Your goal:
Answer these questions from the nocturia study summary below:
1. To how many subjects was the survey mailed?
2. What was the minimum clinically important difference on the 15D scale?
3. In which 15D dimension was no statistically significant decrease found?

Document segment:

■ ■ ■ ■

To evaluate the association among frequency of nocturia and bother and health-related quality of life (HRQoL).
In 2003-2004, a survey was mailed to a random sample of 6000 subjects aged 18-79 yr who were identified from the Finnish Population Register Centre (response proportion was 62.4%; 53.7% were females).
HRQoL and bother from nocturia were examined in relation to self-reported nocturia frequency (using the American Urological Association Symptom Index and the Danish Prostatic Symptom Score). Bother from nocturia was assessed on a four-point scale (none, small, moderate, major). HRQoL was measured with the generic 15D instrument on a 0-1 scale with a minimum clinically important difference of 0.03.
Degree of bother increased with nocturia frequency (p<0.01). The most commonly cited degree of bother for those with one, two, and three nightly voids was no bother, small bother, and moderate bother, respectively. The mean age-adjusted 15D score for men (and women) without nocturia was 0.953 (0.950) and 0.925 (0.927) with one void per night, 0.898 (0.890) with two voids per night, and 0.833 (0.840) with three or more voids per night. Statistically significant decreases were found in 15D score and in all 15D dimensions except eating. Although the response rate was high, approximately one third of those contacted did not participate in the study.
At least two voids per night is associated with impaired HRQoL. The majority of people report having bother when the number of nocturia episodes is two and moderate or major bother when the number is three or more. One void per night does not identify subjects with interference from nocturia and, thus, is not a suitable criterion for clinically relevant nocturia.

■ ■ ■ ■

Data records
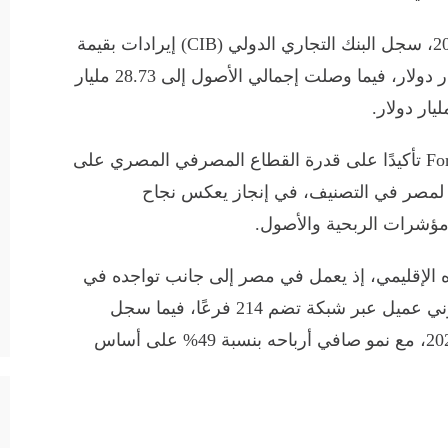
ووفقًا لتصنيف Forbes Global 2000 لعام 2026، سجل البنك التجاري الدولي (CIB) إيرادات بقيمة
4.76 مليار دولار، وصافي أرباح بلغ 1.33 مليار دولار، فيما وصلت إجمالي الأصول إلى 28.73 مليار
ويعد إدراج CIB في قائمة Forbes Global 2000 تأكيدًا على قدرة القطاع المصرفي المصري على
يدًا لمصر في التصنيف، في إنجاز يعكس نجاح
مؤشرات الربحية والأصول.
 الإقليمي، إذ يعمل في مصر إلى جانب تواجده في
كينيا وإثيوبيا والإمارات، ويخدم أكثر من مليوني عميل عبر شبكة تضم 214 فرعًا، فيما سجل
إجمالي أصوله نحو 30.7 مليار دولار بنهاية 2025، مع نمو صافي أرباحه بنسبة 49% على أساس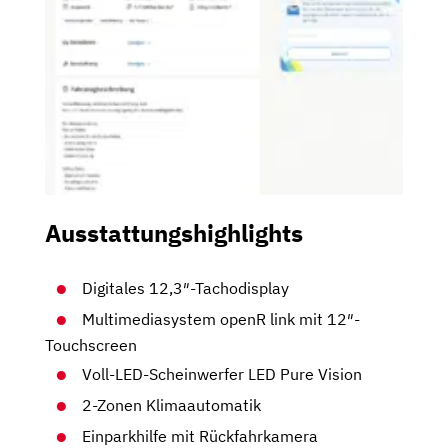
Ausstattungshighlights
Digitales 12,3″-Tachodisplay
Multimediasystem openR link mit 12″-
Touchscreen
Voll-LED-Scheinwerfer LED Pure Vision
2-Zonen Klimaautomatik
Einparkhilfe mit Rückfahrkamera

■ ■ ■ ■

Finished task:
1. 6000
2. 0.03
3. Eating